Another potentially beneficial treatment is an application of Aliette fungicide. Aliette is a foliar systemic fungicide that must be applied before bloom but has excellent activity on red stele and also has activity on Pythium species which are part of the black root rot complex. Closely related ‘phosphite’ foliar fertilizers have also been shown to be beneficial for managing these root diseases.

D. Fruit rot

Bloom is the most significant period for infection and the time when we need to apply protectants. Typically three applications of fungicide are recommended, corresponding with early (10%), mid- (50%), and late (90%) bloom, and these are usually about 7 days apart. It is always best to apply fungicides before expected rainfall although some products have some level of systemic activity and may control new infections. There are numerous options available for fruit rot management in strawberries and these can be reviewed in AgraPoint’s Strawberry Insect and Disease Management Schedule.

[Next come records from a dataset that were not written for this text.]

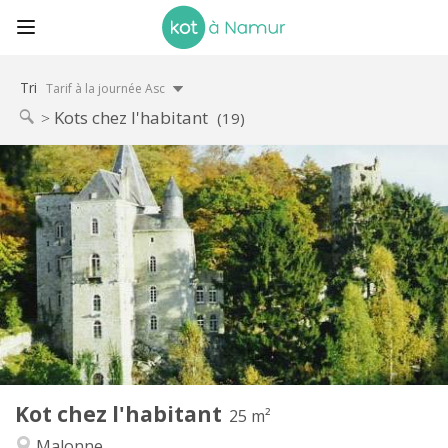
Tri
Tarif à la journée Asc
Kots chez l'habitant
(19)
Infos Pratiques
300 €
Loyer:
50 €
Charges:
Au mois
Durée:
Non
Domiciliation:
Aménagement
Privée
Salle de bain:
Dans la chambre
Cuisine:
2
25 m
Superficie:
1
Pièces privées:
Kot chez l'habitant
Autre
25 m²
Chaleureuse, calme
Atmosphère:
Malonne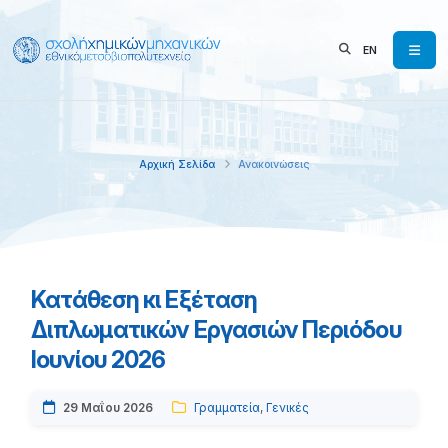
EN
Αρχική Σελίδα
Ανακοινώσεις
Κατάθεση κι Εξέταση
Διπλωματικών Εργασιών Περιόδου
Ιουνίου 2026
29 Μαΐου 2026
Γραμματεία
,
Γενικές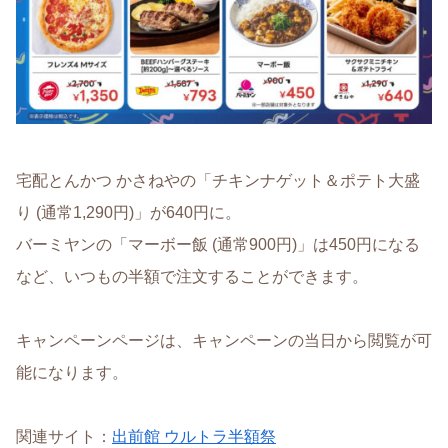
宅配とんかつ かさねやの「チキンナゲット＆ポテト大盛
り (通常1,290円)」が640円に。
バーミヤンの「マーボー飯 (通常900円)」は450円になる
など、いつもの半額で注文することができます。
キャンペーンページは、キャンペーンの当日から閲覧が可
能になります。
関連サイト：
出前館 ウルトラ半額祭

A number of these can be applied up to harvest and should be considered if conditions are wet through bloom and up to harvest. Also, many of the fungicides are a high risk for resistance development with repeated use so it is always best to rotate among chemical families.

E. Mites and insect pests

I’ve been in a few fields where high levels of two-spotted spider mite are already evident so I encourage you to scout your fields for this pest. Pre-harvest miticide choices include Apollo (15 day pre-harvest interval, primarily for eggs and nymphs), Nexter (10 day PHI, primarily for nymphs and larva), Agri-Mek (3 day PHI, primarily for adult mites) and Oberon (3 day PHI, primarily for eggs and nymphs). Read labels carefully for appropriate rates and other cautions.

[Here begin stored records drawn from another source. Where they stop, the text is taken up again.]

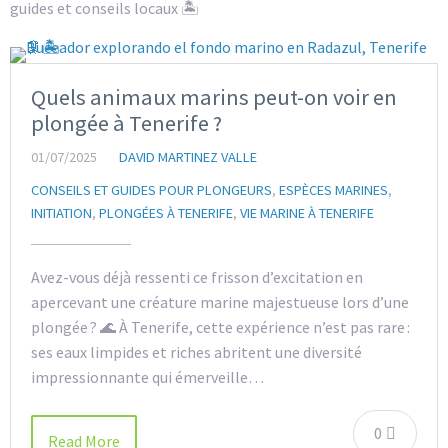
guides et conseils locaux 🏝
Quels animaux marins peut-on voir en
plongée à Tenerife ?
01/07/2025
DAVID MARTINEZ VALLE
CONSEILS ET GUIDES POUR PLONGEURS
,
ESPÈCES MARINES
,
INITIATION
,
PLONGÉES À TENERIFE
,
VIE MARINE À TENERIFE
Avez-vous déjà ressenti ce frisson d’excitation en
apercevant une créature marine majestueuse lors d’une
plongée ? 🌊 À Tenerife, cette expérience n’est pas rare :
ses eaux limpides et riches abritent une diversité
impressionnante qui émerveille…
0
Read More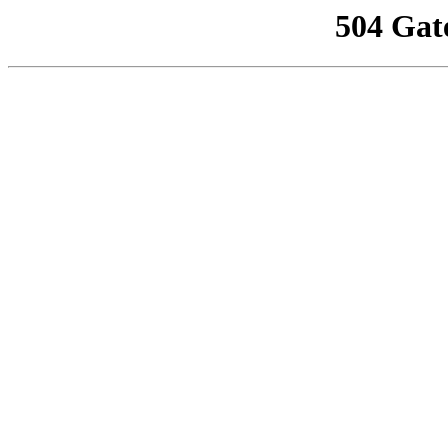
504 Gat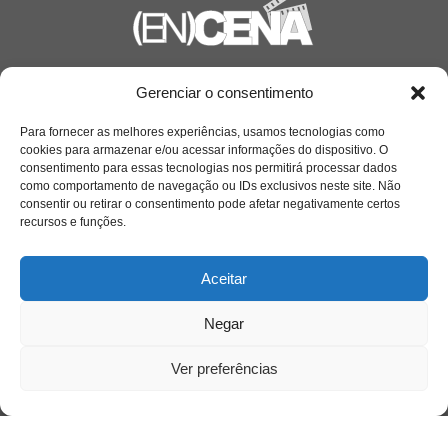
Saiba mais
Gerenciar o consentimento
Sobre
Para fornecer as melhores experiências, usamos tecnologias como
cookies para armazenar e/ou acessar informações do dispositivo. O
consentimento para essas tecnologias nos permitirá processar dados
como comportamento de navegação ou IDs exclusivos neste site. Não
Quem somos
consentir ou retirar o consentimento pode afetar negativamente certos
recursos e funções.
Contato
Aceitar
Links Úteis
Negar
Buscador Google
Ver preferências
Publicações Recentes
Silêncio orbital: a presença humana entre a
desconexão e o espetáculo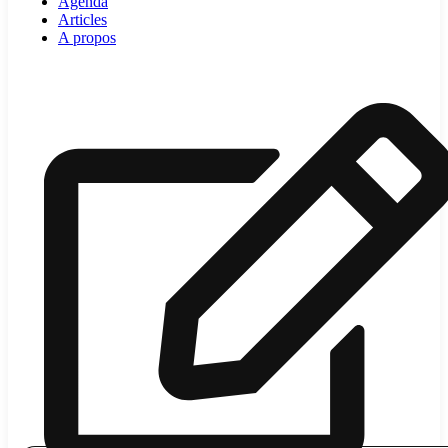
Agenda
Articles
A propos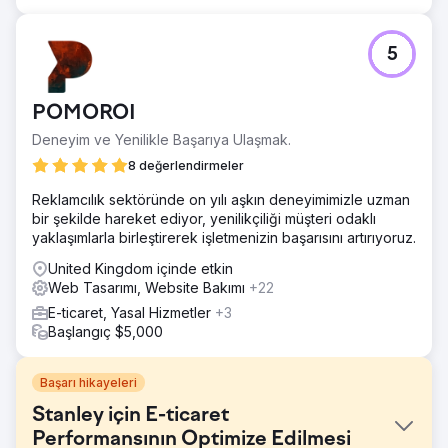
5
POMOROI
Deneyim ve Yenilikle Başarıya Ulaşmak.
8 değerlendirmeler
Reklamcılık sektöründe on yılı aşkın deneyimimizle uzman
bir şekilde hareket ediyor, yenilikçiliği müşteri odaklı
yaklaşımlarla birleştirerek işletmenizin başarısını artırıyoruz.
United Kingdom içinde etkin
Web Tasarımı, Website Bakımı
+22
E-ticaret, Yasal Hizmetler
+3
Başlangıç $5,000
Başarı hikayeleri
Stanley için E-ticaret
Performansının Optimize Edilmesi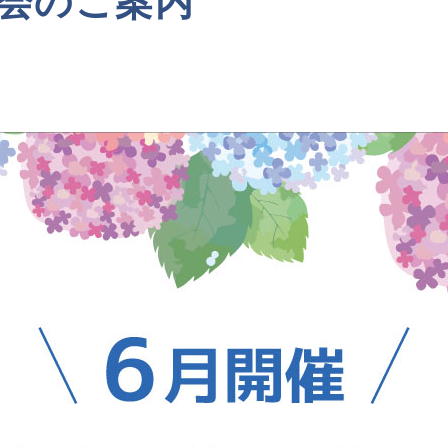
明会のご案内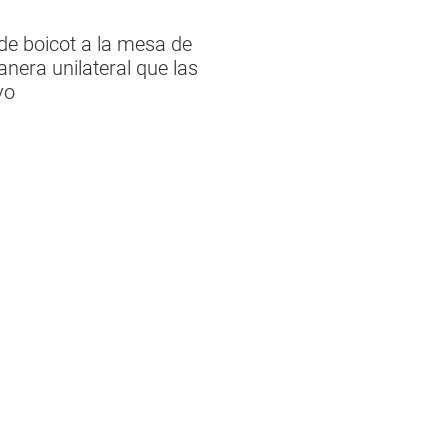
de boicot a la mesa de
anera unilateral que las
yo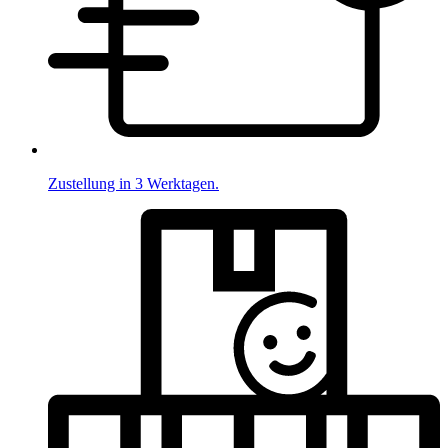
Zustellung in 3 Werktagen.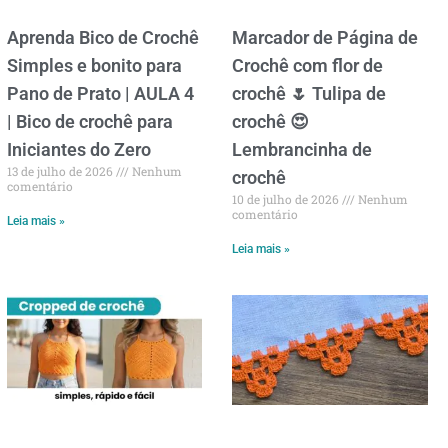
Aprenda Bico de Crochê
Marcador de Página de
Simples e bonito para
Crochê com flor de
Pano de Prato | AULA 4
crochê 🌷 Tulipa de
| Bico de crochê para
crochê 😍
Iniciantes do Zero
Lembrancinha de
13 de julho de 2026
Nenhum
crochê
comentário
10 de julho de 2026
Nenhum
comentário
Leia mais »
Leia mais »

Also, fields should be monitored for strawberry bud clipper weevil and tarnished plant bugs as we enter the bloom period. To scout for clipper weevil begin by examining flower trusses for clipped buds or the adult weevil among the flower buds and blossoms. The adults will also often chew circular holes in the white petals of opened flower buds. A V-shaped sampling pattern incorporating 5-10 locations should be used and a 2-foot section of row should be examined at each location. An average of 0.6 clipped buds per foot of row is generally considered the economic threshold for treatment although new research has shown that a threshold of up to 5 clipped buds per foot of row would be more appropriate for many varieties.

For tarnished plant bug, tap 30 blossom clusters per field. The economic threshold to spray is if you exceed 15 plant bug nymphs per 30 clusters. Late fruiting varieties are most vulnerable as plant bug populations tend to increase through the season.

Be prepared – plan your monitoring and control strategies in advance! Let’s not get caught off guard as controls are limited during harvest.